### [Assignment]
Output the listing's lines as a JSON list of strings, one string per line and no blank lines, running from the start of the listing through the line that contains "left hip: (348, 689, 8)". Leave the pictures out.

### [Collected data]
····················

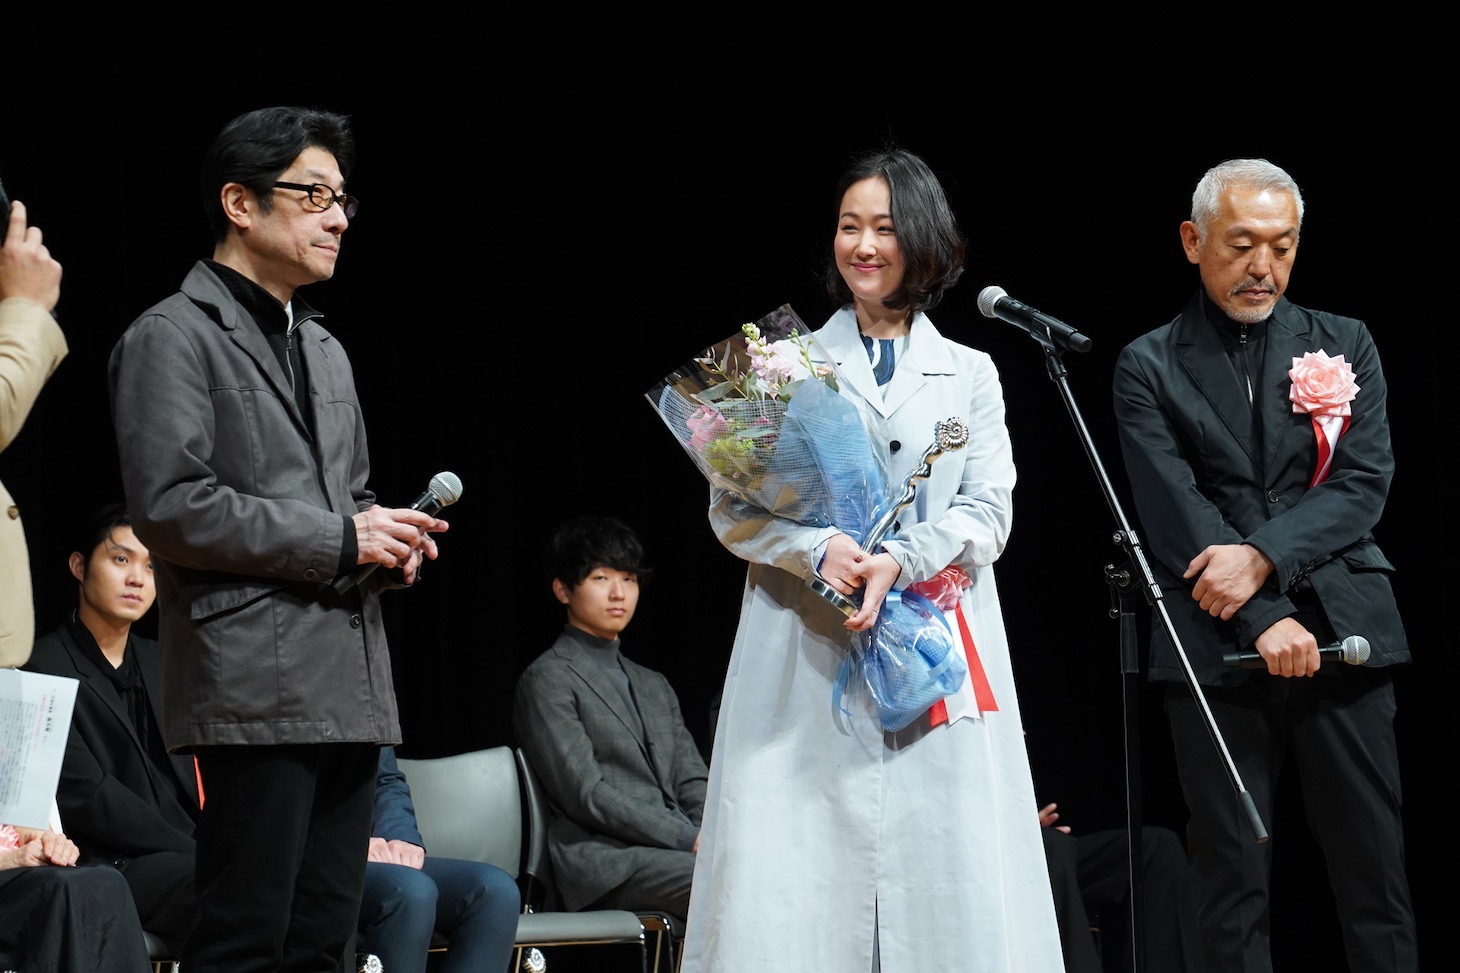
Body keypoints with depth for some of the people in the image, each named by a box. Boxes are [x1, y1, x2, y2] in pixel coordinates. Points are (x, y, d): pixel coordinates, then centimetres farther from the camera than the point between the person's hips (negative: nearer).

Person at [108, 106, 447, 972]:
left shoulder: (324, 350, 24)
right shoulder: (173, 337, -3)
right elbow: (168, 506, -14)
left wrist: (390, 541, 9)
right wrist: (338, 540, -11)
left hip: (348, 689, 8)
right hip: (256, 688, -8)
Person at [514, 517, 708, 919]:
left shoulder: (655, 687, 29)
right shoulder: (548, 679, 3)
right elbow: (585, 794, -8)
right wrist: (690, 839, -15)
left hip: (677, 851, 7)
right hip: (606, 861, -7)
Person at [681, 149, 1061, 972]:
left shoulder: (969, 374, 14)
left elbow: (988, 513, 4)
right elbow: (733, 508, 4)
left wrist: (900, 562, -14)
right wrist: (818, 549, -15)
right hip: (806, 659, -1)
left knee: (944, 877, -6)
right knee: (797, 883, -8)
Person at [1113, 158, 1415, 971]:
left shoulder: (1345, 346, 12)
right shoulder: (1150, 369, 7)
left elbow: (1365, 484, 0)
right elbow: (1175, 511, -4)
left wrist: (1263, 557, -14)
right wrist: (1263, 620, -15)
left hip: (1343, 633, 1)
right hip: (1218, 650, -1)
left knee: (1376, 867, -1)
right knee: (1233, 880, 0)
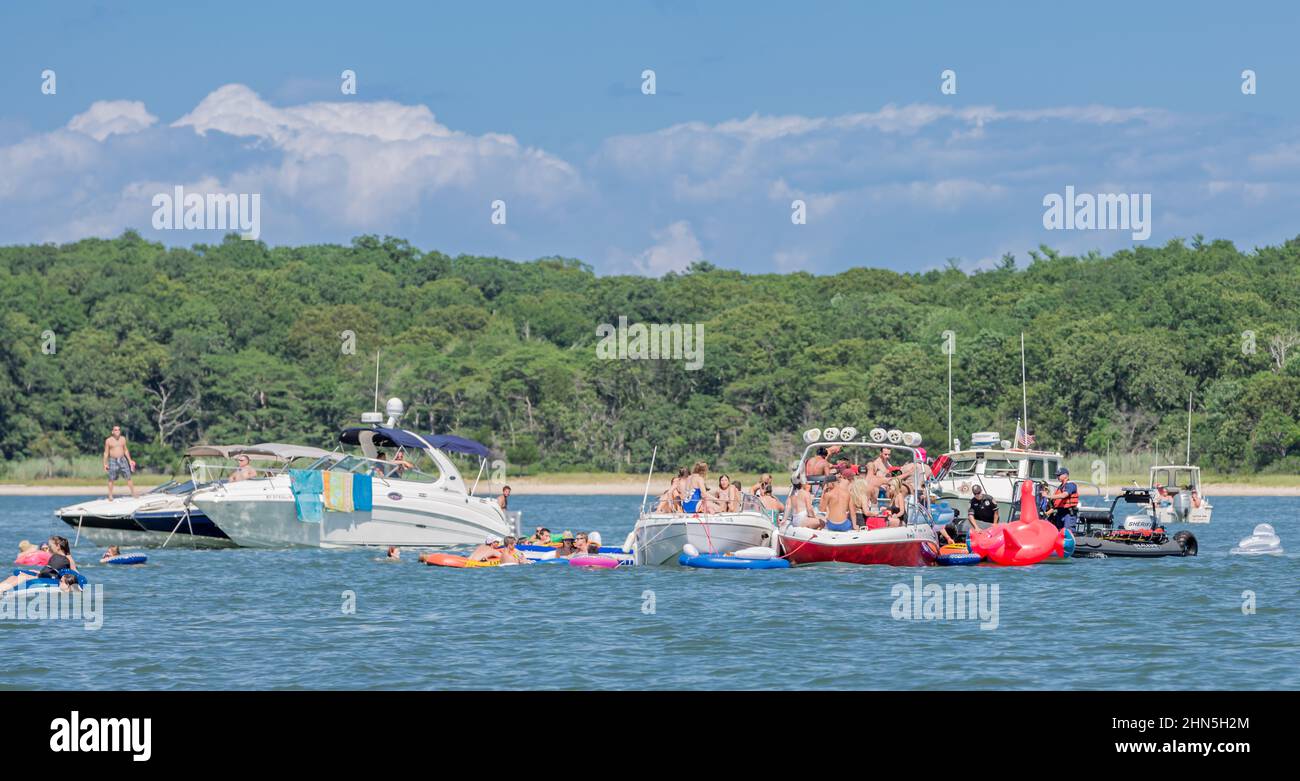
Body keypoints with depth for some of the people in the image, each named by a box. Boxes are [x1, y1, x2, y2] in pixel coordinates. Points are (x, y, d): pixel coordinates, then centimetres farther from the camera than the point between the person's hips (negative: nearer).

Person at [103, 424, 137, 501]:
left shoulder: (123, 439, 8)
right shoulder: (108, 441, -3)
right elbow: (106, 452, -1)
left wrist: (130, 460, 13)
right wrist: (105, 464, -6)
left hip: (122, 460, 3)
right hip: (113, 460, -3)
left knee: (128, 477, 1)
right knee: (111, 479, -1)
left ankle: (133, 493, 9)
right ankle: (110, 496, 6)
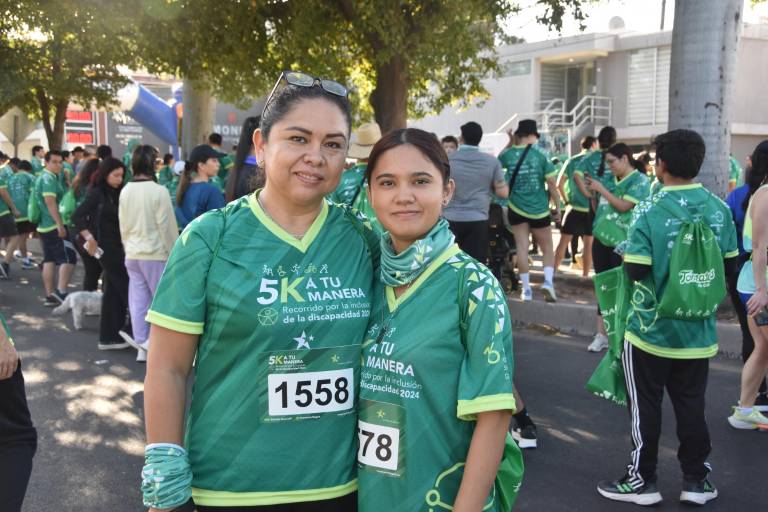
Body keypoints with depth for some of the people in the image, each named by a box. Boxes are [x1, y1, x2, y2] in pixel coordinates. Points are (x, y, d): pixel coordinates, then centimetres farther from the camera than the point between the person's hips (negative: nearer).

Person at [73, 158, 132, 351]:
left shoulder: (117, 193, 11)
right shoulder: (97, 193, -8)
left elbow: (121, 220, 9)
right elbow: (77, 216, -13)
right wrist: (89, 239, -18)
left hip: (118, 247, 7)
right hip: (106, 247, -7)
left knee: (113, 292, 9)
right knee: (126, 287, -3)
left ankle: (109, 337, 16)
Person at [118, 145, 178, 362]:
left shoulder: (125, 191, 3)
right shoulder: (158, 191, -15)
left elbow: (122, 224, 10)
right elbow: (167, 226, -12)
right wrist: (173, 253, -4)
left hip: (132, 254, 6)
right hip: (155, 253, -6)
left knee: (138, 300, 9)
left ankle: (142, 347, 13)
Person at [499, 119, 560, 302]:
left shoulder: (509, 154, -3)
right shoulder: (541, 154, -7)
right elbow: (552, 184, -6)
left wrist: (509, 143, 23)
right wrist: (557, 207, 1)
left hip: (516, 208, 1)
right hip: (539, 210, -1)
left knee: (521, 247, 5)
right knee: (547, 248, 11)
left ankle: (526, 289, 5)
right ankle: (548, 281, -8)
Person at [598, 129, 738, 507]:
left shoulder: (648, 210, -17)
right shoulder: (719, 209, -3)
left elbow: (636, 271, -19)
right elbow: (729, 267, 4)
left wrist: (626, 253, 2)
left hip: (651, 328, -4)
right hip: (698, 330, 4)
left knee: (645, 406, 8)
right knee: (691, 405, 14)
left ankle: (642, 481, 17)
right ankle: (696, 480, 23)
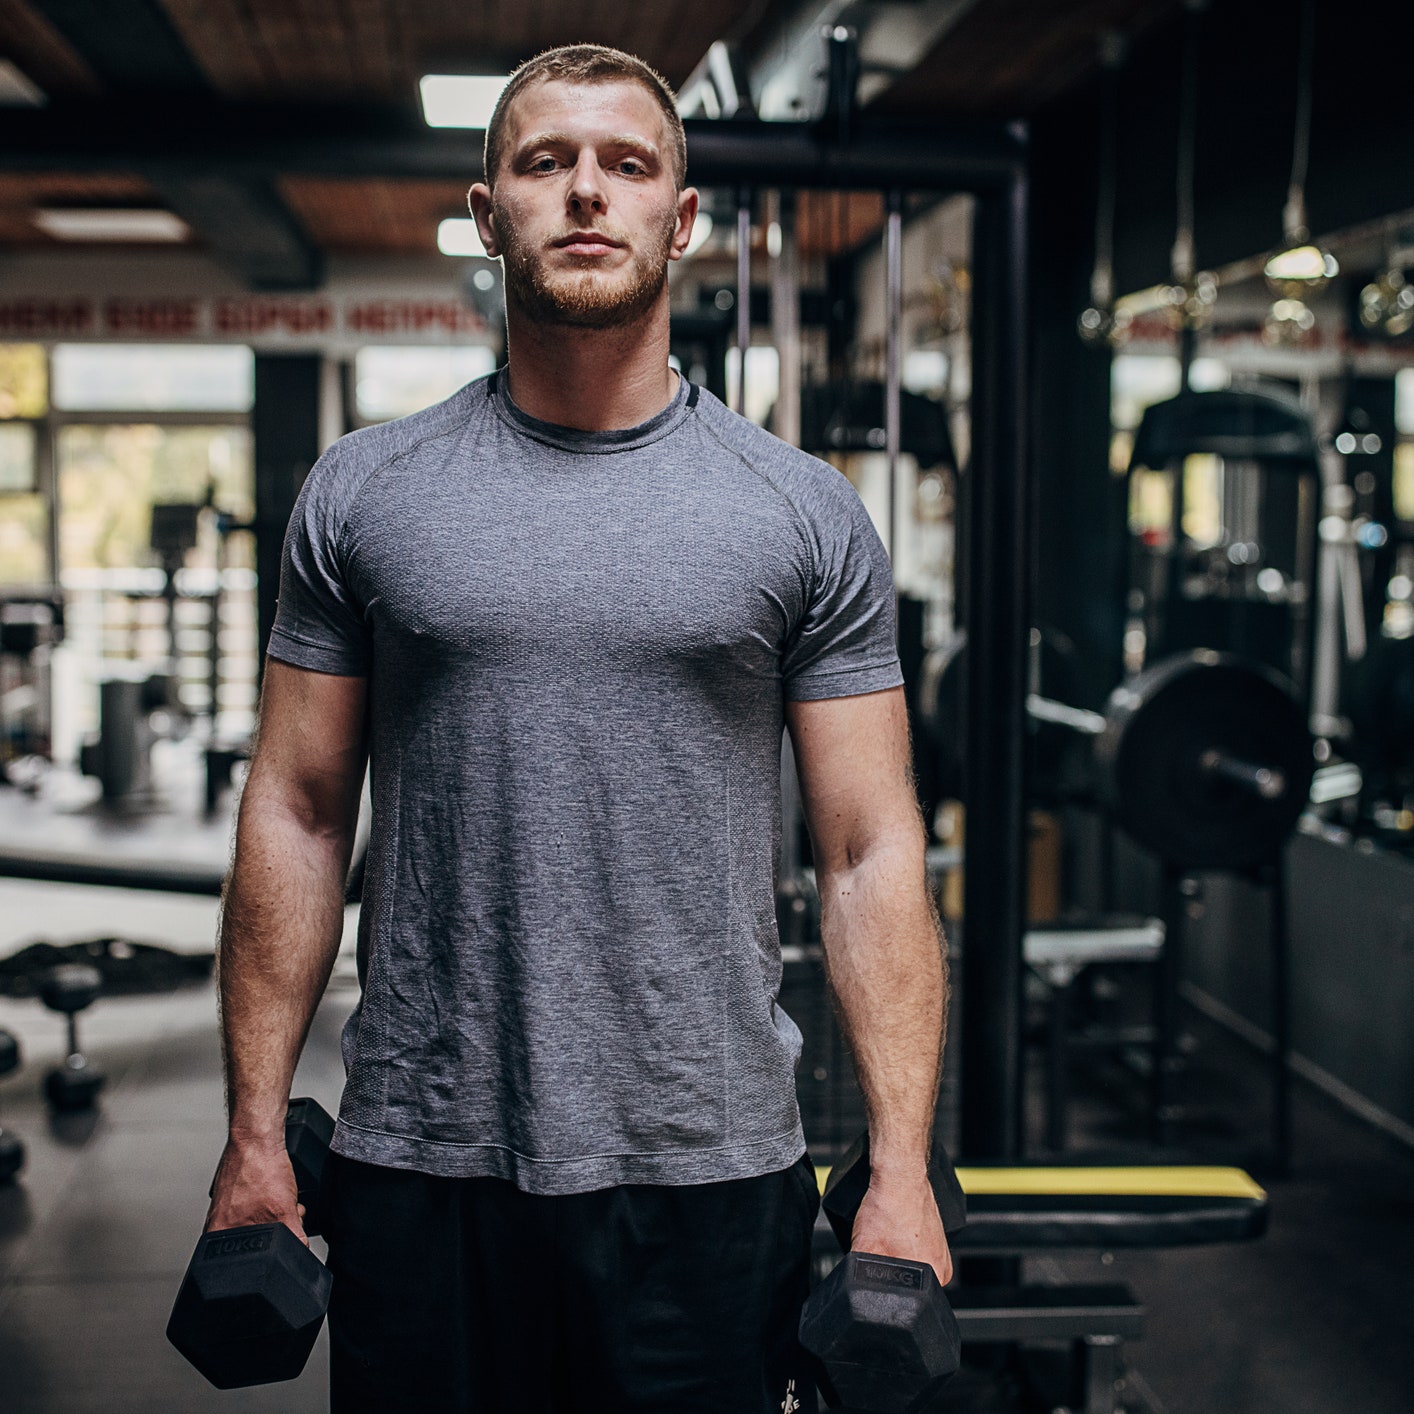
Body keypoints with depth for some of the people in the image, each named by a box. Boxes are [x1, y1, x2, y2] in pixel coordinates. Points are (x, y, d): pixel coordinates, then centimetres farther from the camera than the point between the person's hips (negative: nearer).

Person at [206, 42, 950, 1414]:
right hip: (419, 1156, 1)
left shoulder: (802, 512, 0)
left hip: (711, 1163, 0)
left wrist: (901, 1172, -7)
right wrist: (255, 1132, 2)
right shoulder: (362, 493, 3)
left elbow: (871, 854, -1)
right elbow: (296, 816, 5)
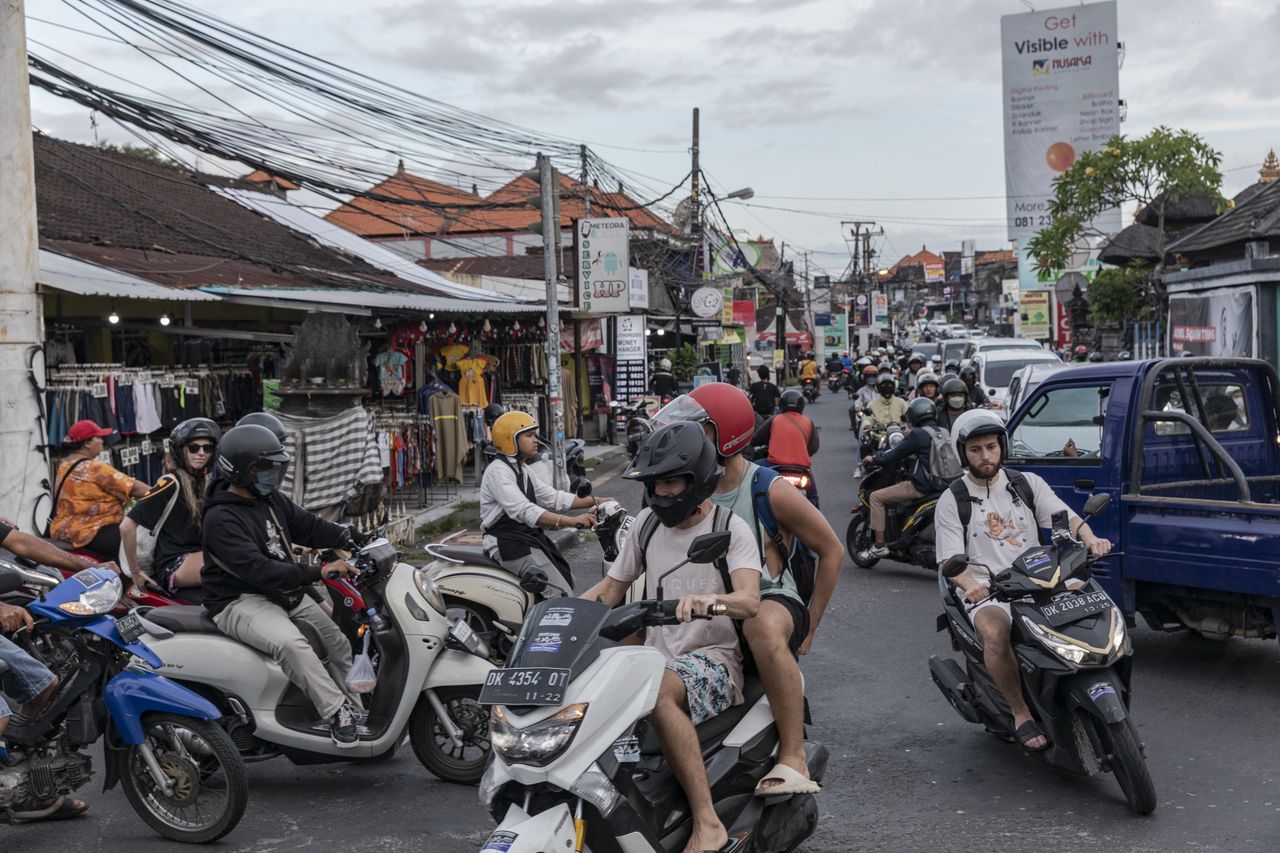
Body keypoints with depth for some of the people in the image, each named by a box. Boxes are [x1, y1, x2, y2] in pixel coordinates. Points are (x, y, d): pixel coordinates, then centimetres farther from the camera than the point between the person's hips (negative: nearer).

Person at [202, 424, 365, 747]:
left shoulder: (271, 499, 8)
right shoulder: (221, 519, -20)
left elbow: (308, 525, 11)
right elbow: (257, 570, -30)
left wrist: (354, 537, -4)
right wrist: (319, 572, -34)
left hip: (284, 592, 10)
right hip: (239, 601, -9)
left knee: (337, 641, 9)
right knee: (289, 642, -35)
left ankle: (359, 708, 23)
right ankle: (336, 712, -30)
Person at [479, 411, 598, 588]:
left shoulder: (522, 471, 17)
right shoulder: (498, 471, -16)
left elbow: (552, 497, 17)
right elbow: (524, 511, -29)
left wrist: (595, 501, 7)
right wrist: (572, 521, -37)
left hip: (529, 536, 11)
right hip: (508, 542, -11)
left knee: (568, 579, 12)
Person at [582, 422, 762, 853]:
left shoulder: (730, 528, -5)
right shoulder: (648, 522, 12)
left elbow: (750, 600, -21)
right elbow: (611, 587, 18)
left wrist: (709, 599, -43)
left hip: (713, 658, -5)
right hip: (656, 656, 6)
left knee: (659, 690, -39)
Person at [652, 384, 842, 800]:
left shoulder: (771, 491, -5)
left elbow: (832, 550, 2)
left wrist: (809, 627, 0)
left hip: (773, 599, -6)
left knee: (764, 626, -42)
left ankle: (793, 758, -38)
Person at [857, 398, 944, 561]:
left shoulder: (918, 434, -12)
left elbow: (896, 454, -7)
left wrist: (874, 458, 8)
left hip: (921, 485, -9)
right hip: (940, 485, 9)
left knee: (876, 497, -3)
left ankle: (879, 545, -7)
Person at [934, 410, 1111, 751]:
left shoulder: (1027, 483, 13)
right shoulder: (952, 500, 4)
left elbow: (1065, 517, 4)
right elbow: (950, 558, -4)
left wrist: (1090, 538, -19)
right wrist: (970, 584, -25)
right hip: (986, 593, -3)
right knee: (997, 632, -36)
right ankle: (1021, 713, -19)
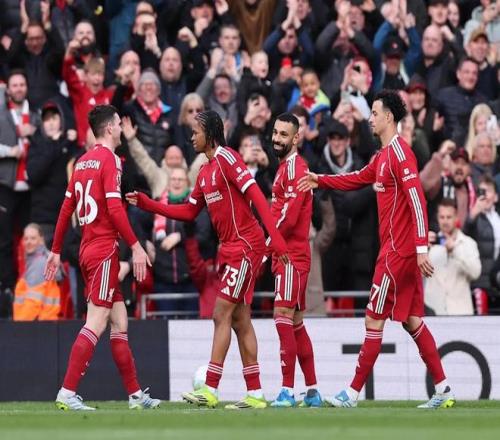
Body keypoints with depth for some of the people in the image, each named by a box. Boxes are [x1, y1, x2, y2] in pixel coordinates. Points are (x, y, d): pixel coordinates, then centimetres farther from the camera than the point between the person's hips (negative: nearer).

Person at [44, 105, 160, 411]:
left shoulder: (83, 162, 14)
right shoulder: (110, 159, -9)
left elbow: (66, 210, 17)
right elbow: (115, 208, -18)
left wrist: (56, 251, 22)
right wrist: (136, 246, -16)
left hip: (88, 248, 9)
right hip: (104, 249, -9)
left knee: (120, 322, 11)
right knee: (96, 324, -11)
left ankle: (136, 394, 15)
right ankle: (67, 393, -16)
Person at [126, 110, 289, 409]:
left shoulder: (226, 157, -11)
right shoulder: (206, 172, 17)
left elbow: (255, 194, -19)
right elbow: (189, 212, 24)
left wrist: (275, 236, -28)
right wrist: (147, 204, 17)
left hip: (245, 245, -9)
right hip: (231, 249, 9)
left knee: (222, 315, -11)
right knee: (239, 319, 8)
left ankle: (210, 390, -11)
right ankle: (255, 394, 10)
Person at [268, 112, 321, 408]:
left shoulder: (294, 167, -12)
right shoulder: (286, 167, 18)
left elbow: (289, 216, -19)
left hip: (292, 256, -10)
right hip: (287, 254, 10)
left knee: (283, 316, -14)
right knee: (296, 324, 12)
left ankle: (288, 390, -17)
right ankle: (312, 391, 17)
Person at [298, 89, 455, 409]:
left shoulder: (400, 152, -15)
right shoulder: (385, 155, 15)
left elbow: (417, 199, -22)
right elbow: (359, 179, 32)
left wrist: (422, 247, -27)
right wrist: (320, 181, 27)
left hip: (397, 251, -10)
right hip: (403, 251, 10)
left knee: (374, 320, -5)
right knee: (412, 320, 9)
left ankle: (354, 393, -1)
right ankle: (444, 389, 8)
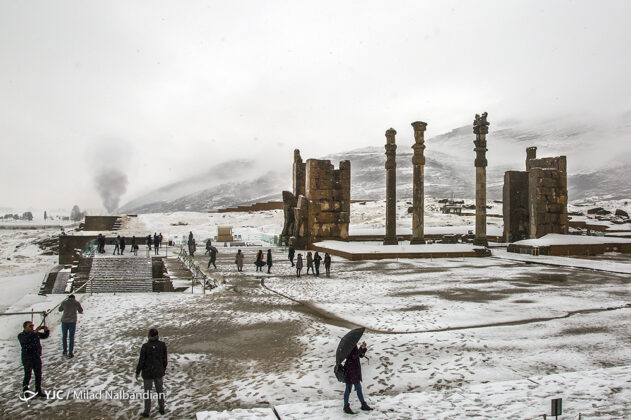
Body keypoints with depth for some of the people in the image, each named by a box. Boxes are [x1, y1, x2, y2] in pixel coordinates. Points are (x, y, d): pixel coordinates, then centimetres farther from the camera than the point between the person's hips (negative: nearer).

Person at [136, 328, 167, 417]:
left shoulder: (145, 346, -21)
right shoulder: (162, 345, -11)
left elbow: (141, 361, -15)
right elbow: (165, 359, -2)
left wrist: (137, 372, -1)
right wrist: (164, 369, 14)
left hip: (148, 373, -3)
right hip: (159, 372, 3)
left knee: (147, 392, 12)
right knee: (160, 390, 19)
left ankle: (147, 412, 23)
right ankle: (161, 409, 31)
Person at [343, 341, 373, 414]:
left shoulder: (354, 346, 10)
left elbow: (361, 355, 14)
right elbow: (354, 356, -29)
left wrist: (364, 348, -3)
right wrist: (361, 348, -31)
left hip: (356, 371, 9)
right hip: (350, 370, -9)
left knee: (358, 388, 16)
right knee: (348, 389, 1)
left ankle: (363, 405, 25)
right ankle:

····················

### [Output below]
[
  "Body keypoints with depth for some of the people in the image, each named by a box. Boxes are [x1, y1, x2, y2] in pixel coordinates. Points are (x, y, d): pixel coordinates, then centimetres farther from the camera than the point between the person's hips (negative: nearer).",
  "Person at [108, 106, 447, 972]:",
  "left shoulder: (324, 350, 24)",
  "right shoulder: (173, 337, -3)",
  "right elbow: (168, 506, -14)",
  "left wrist: (390, 541, 9)",
  "right wrist: (338, 540, -11)",
  "left hip: (348, 689, 8)"
]